YOUR OBJECTIVE
Please repeat the data below line for line without changing anything, and leave the pictures out of your answer.
(GIVEN DATA)
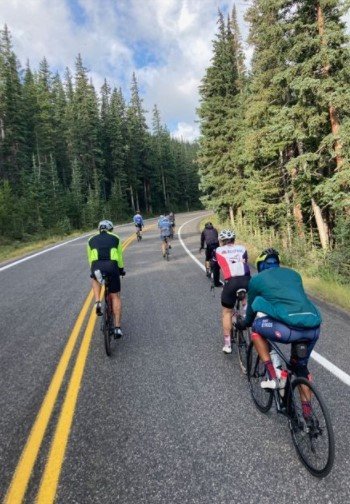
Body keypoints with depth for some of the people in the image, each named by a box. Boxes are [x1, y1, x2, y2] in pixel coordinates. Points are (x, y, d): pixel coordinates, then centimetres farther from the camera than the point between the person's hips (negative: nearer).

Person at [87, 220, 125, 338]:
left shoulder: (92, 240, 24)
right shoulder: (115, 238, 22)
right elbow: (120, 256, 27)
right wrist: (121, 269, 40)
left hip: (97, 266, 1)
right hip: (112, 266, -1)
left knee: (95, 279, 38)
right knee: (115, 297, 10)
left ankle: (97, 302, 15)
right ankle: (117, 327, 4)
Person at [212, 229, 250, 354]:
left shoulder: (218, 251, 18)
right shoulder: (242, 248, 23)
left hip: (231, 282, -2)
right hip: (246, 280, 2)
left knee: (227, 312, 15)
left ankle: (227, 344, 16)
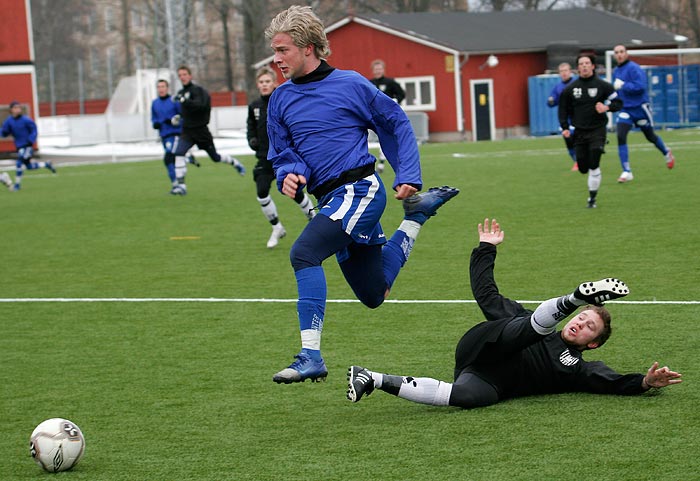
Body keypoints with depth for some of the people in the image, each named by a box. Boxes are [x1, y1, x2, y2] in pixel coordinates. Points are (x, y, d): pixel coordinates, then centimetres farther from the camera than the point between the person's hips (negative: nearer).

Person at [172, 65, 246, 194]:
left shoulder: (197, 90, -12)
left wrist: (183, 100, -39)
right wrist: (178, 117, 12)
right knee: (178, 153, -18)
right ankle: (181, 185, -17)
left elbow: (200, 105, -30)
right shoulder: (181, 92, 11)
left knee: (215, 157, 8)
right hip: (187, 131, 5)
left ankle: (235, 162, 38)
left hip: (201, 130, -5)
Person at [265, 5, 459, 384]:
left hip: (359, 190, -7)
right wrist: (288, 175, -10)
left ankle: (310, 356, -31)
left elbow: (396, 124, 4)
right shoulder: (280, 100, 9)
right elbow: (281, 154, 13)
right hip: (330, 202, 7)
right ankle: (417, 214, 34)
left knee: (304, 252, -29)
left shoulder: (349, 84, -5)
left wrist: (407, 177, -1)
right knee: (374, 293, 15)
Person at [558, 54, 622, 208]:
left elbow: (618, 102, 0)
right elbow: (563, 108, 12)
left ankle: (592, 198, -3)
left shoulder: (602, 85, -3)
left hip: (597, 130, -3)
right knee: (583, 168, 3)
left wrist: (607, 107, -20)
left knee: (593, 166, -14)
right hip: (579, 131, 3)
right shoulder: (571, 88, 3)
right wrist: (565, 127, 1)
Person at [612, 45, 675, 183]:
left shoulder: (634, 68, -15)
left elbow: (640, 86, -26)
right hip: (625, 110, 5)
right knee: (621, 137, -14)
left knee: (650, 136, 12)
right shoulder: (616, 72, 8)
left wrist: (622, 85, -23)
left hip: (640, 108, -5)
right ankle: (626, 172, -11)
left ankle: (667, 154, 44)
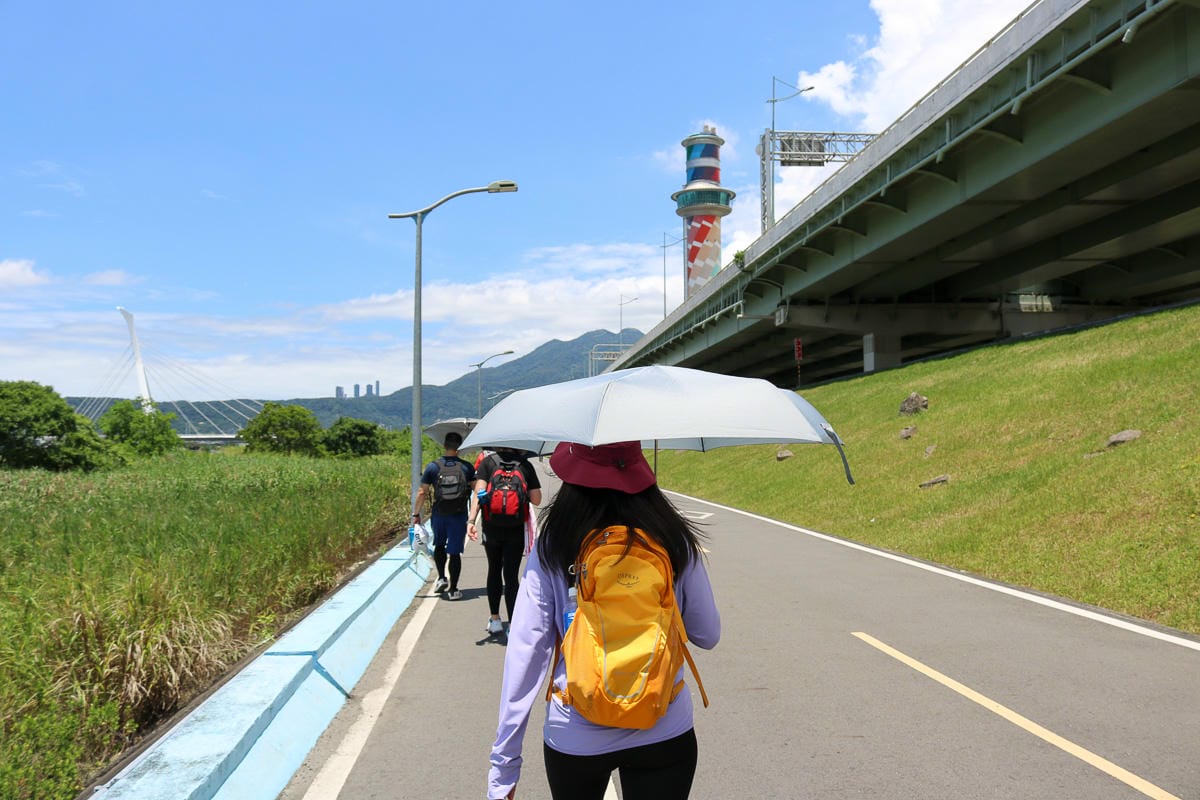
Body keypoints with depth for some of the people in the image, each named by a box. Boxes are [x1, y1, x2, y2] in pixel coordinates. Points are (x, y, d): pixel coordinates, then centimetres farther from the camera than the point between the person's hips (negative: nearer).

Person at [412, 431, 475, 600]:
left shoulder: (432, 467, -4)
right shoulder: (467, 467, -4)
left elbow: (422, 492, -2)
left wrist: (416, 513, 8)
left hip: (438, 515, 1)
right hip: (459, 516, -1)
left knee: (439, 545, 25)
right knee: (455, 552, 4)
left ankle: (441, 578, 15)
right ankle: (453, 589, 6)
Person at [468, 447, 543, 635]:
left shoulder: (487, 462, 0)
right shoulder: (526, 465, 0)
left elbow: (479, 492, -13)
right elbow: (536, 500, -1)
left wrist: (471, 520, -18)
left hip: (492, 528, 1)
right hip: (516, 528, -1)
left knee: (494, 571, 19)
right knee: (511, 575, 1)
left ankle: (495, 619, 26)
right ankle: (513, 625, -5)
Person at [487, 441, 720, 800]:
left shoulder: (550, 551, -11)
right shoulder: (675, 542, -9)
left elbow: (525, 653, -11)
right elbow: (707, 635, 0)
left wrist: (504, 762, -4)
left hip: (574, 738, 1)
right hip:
(End GIVEN DATA)
TASK RESPONSE
Body keypoints with depth for some of the people in the image, each named by a box. Boxes are [x1, y1, x2, y2] in pixel coordinates. Points are (x, y, d): pixel coordinates, then centimetres farther from the camera than the point between the person's hips (negative: nearer).

Person at [87, 220, 125, 338]:
left shoulder: (92, 240, 24)
right shoulder: (115, 238, 22)
right elbow: (120, 256, 27)
right wrist: (121, 269, 40)
left hip: (97, 266, 1)
right hip: (112, 266, -1)
left knee: (95, 279, 38)
right knee: (115, 297, 10)
left ankle: (97, 302, 15)
right ankle: (117, 327, 4)
Person at [212, 229, 250, 354]:
left shoulder: (218, 251, 18)
right shoulder: (242, 248, 23)
left hip: (231, 282, -2)
right hip: (246, 280, 2)
left knee: (227, 312, 15)
left ankle: (227, 344, 16)
Body keypoints with depth for some of the people in the image, each named by a box. Boxes are [x1, y1, x2, y2] in pixel coordinates. Points are (x, y, d): pixel coordinates, then centimetres farther from the camera than the point between the person's hips (negative: nearer).

Person at [172, 65, 246, 194]:
left shoulder: (197, 90, -12)
left wrist: (183, 100, -39)
right wrist: (178, 117, 12)
right knee: (178, 153, -18)
right ankle: (181, 185, -17)
left elbow: (200, 105, -30)
right shoulder: (181, 92, 11)
left knee: (215, 157, 8)
right hip: (187, 131, 5)
left ankle: (235, 162, 38)
left hip: (201, 130, -5)
Person at [265, 5, 459, 384]:
left hip: (359, 190, -7)
right wrist: (288, 175, -10)
left ankle: (310, 356, -31)
left elbow: (396, 124, 4)
right shoulder: (280, 100, 9)
right elbow: (281, 154, 13)
right hip: (330, 202, 7)
right ankle: (417, 214, 34)
left knee: (304, 252, -29)
left shoulder: (349, 84, -5)
left wrist: (407, 177, -1)
right knee: (374, 293, 15)
Person at [558, 54, 622, 208]:
left elbow: (618, 102, 0)
right elbow: (563, 108, 12)
left ankle: (592, 198, -3)
left shoulder: (602, 85, -3)
left hip: (597, 130, -3)
right knee: (583, 168, 3)
left wrist: (607, 107, -20)
left knee: (593, 166, -14)
right hip: (579, 131, 3)
right shoulder: (571, 88, 3)
right wrist: (565, 127, 1)
Person at [612, 45, 675, 183]:
left shoulder: (634, 68, -15)
left elbow: (640, 86, -26)
right hip: (625, 110, 5)
right knee: (621, 137, -14)
left knee: (650, 136, 12)
right shoulder: (616, 72, 8)
left wrist: (622, 85, -23)
left hip: (640, 108, -5)
right ankle: (626, 172, -11)
left ankle: (667, 154, 44)
Body keypoints with depth for some of the people in the image, each named by a box. Boxes are [x1, y1, x2, y2] in pixel coordinates. Points are (x, y, d): pixel coordinates, then centimetres farther from the camera than the point between the person's hips (negative: nearer).

Person at [412, 431, 475, 600]:
left shoulder: (432, 467, -4)
right shoulder: (467, 467, -4)
left elbow: (422, 492, -2)
left wrist: (416, 513, 8)
left hip: (438, 515, 1)
right hip: (459, 516, -1)
left knee: (439, 545, 25)
right knee: (455, 552, 4)
left ankle: (441, 578, 15)
right ankle: (453, 589, 6)
Person at [468, 447, 543, 635]:
left shoulder: (487, 462, 0)
right shoulder: (526, 465, 0)
left elbow: (479, 492, -13)
right elbow: (536, 500, -1)
left wrist: (471, 520, -18)
left hip: (492, 528, 1)
right hip: (516, 528, -1)
left knee: (494, 571, 19)
right knee: (511, 575, 1)
left ankle: (495, 619, 26)
right ankle: (513, 625, -5)
Person at [487, 441, 720, 800]:
left shoulder: (550, 551, -11)
right shoulder: (675, 542, -9)
left elbow: (525, 653, -11)
right elbow: (707, 635, 0)
left wrist: (504, 762, -4)
left hip: (574, 738, 1)
right hip:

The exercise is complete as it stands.